One day as I was leaving chemistry lab, a class in which I was so abysmally bad that I got my best grade on the sample that I spilled onto the counter and then scooped back into the test tube before titrating, an event that should have alerted me early on that perhaps medical research, my desired field during my freshman year in college, was not a good fit for me, it was raining. I had an umbrella. Of course I did. I am always prepared. I am the go-to person for band-aids, aspirin, pens and chocolate because I always have these items in my purse. Some people gallivant through life aspirinless and penless and rely on people like me. Sometimes people like me get a little tired of being relied on, so be careful if you are an unprepared gallivanter.

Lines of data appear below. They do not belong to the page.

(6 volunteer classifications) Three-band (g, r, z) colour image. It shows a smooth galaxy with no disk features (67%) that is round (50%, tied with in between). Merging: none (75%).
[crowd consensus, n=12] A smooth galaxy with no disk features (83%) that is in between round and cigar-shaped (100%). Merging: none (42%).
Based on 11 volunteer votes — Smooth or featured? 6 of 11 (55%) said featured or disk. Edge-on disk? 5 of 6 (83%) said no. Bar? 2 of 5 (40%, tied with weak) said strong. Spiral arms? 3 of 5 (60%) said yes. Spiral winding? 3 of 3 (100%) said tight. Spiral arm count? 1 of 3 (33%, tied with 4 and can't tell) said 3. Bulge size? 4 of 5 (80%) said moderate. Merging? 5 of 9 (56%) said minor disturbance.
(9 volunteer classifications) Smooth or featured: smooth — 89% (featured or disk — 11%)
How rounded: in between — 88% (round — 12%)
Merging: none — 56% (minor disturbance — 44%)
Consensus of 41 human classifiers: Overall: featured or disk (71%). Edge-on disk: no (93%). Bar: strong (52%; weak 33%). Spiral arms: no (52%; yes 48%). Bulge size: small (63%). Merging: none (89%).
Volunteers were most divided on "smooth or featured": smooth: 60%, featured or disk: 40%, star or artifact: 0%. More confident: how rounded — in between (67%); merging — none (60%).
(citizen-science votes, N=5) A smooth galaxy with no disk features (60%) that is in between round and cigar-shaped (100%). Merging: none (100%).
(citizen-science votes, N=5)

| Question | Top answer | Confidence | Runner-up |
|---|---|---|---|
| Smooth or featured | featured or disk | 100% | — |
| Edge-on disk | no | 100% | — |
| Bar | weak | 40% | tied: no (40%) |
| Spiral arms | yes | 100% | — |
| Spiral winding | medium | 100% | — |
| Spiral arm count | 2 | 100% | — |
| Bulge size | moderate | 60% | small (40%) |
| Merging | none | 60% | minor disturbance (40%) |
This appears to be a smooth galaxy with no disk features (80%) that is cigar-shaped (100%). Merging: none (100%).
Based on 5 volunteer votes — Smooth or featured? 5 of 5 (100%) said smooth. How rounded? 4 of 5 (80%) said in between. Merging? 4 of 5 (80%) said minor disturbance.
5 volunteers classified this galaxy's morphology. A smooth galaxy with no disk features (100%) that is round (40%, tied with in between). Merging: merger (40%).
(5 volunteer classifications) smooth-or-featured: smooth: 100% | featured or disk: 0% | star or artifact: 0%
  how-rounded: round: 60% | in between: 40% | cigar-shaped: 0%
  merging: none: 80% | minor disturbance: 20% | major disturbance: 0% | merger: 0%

Rain. Umbrella. Cute guy waiting in the cloisters, hiding from the warm Houston rain. I offered to share my umbrella. He accepted. We walked back to his dorm, where I dropped him, and then I went on to mine.

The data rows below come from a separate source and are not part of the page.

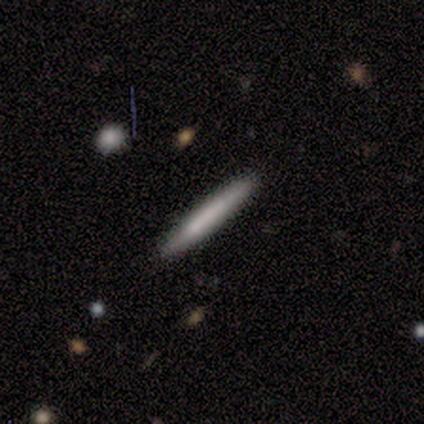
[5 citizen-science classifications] Smooth or featured?
  - smooth: 60% *
  - featured or disk: 40%
  - star or artifact: 0%
How rounded?
  - cigar-shaped: 100% *
  - round: 0%
  - in between: 0%
Merging?
  - none: 100% *
  - minor disturbance: 0%
  - major disturbance: 0%
  - merger: 0%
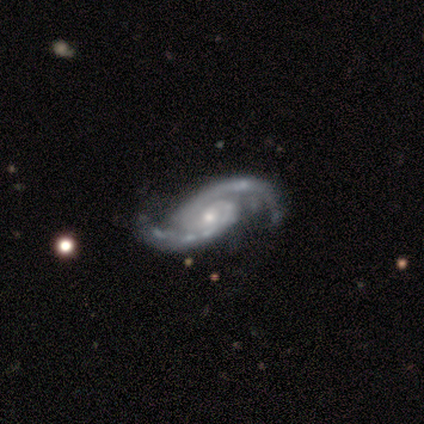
smooth-or-featured: featured or disk: 100% | smooth: 0% | star or artifact: 0%
  disk-edge-on: no: 100% | yes: 0%
    bar: no: 60% | weak: 40% | strong: 0%
    has-spiral-arms: yes: 100% | no: 0%
      spiral-winding: medium: 100% | tight: 0% | loose: 0%
      spiral-arm-count: 2: 100% | 1: 0% | 3: 0% | 4: 0% | more than 4: 0% | can't tell: 0%
    bulge-size: moderate: 60% | small: 40% | dominant: 0% | large: 0% | none: 0%
  merging: none: 80% | minor disturbance: 20% | major disturbance: 0% | merger: 0%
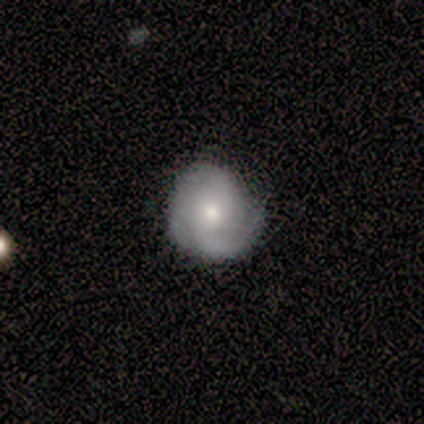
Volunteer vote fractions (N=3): This appears to be a smooth galaxy with no disk features (67%) that is round (50%, tied with in between). Merging: none (67%).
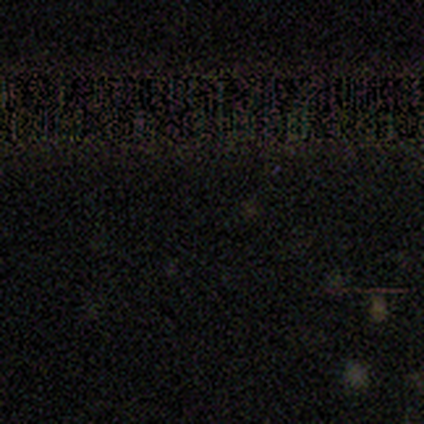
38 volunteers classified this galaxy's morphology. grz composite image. It shows a star or artifact, not a galaxy (82%).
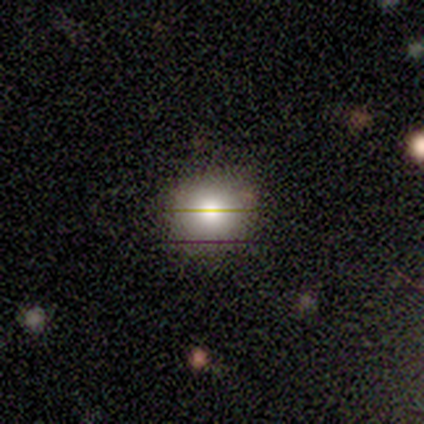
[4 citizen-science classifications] Smooth or featured?
  - smooth: 75% *
  - star or artifact: 25%
  - featured or disk: 0%
How rounded?
  - in between: 67% *
  - round: 33%
  - cigar-shaped: 0%
Merging?
  - none: 67% *
  - minor disturbance: 33%
  - major disturbance: 0%
  - merger: 0%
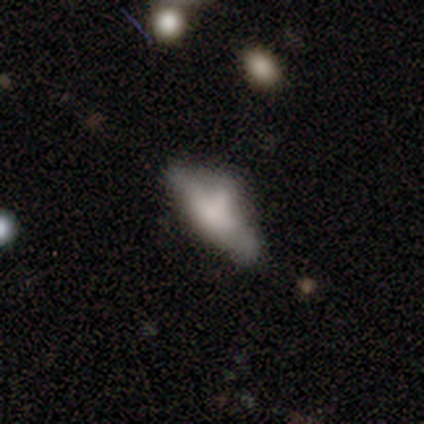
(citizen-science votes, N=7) featured or disk 57%, smooth 43%, star or artifact 0%. Down the decision tree: edge-on disk — yes (50%, tied with no); edge-on bulge — boxy (100%); merging — none (43%).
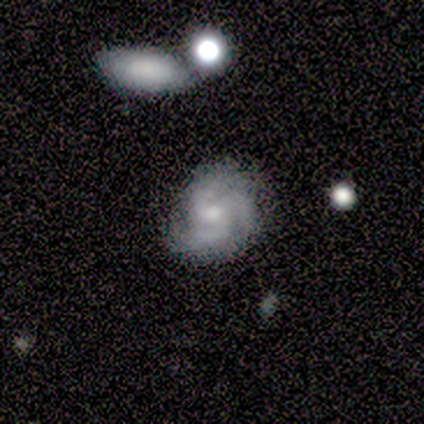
Smooth or featured?
  - featured or disk: 100% *
  - smooth: 0%
  - star or artifact: 0%
Edge-on disk?
  - no: 100% *
  - yes: 0%
Bar?
  - no: 80% *
  - weak: 20%
  - strong: 0%
Spiral arms?
  - yes: 100% *
  - no: 0%
Spiral winding?
  - tight: 40% * (tied)
  - loose: 40% * (tied)
  - medium: 20%
Spiral arm count?
  - 3: 100% *
  - 1: 0%
  - 2: 0%
  - 4: 0%
  - more than 4: 0%
  - can't tell: 0%
Bulge size?
  - moderate: 60% *
  - small: 40%
  - dominant: 0%
  - large: 0%
  - none: 0%
Merging?
  - none: 80% *
  - minor disturbance: 20%
  - major disturbance: 0%
  - merger: 0%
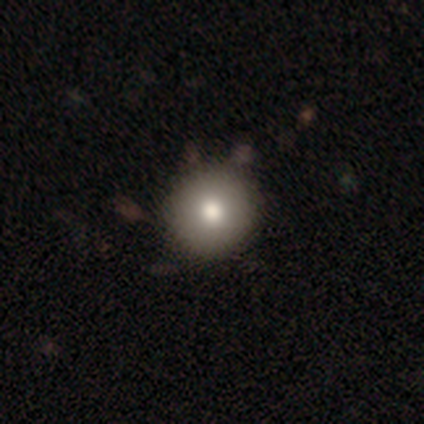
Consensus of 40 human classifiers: A smooth galaxy with no disk features (78%) that is round (100%).

Vote fractions:
- Smooth or featured? smooth: 78% / featured or disk: 12% / star or artifact: 10%
- How rounded? round: 100% / in between: 0% / cigar-shaped: 0%
- Merging? none: 64% / merger: 6% / minor disturbance: 0% / major disturbance: 0%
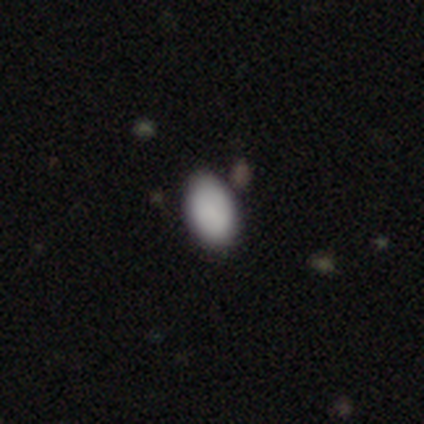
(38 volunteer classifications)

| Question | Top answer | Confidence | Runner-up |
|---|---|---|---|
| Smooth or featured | smooth | 76% | star or artifact (13%) |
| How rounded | in between | 100% | — |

Somehow, he asked me on a date.

My first college date!

I was thrilled.

He wanted to take me to Gilley’s. For those of you who have not seen Urban Cowboy or who know nothing of Texas culture, Gilley’s was The Dance Hall in Texas. In 1981, it was really the big place because of the movie. Not that you can’t dance elsewhere. Indeed, finding a place to two-step, waltz or polka is pretty easy in Texas. Dance halls proliferate and they are for dancing. Sure, you can dance in a bar, but a dance hall is where you can take your kids and bring your own bottle of whatever. They’ll sell you the coke and other setups. Who needs liquor to attract customers? A liquor license is expensive. All you need is a smooth, cornmealed floor and a good band.

I picked him up at his room. Yes. I know. Red flag number one. Although we were just 18 and maybe he was as clueless as I was about things.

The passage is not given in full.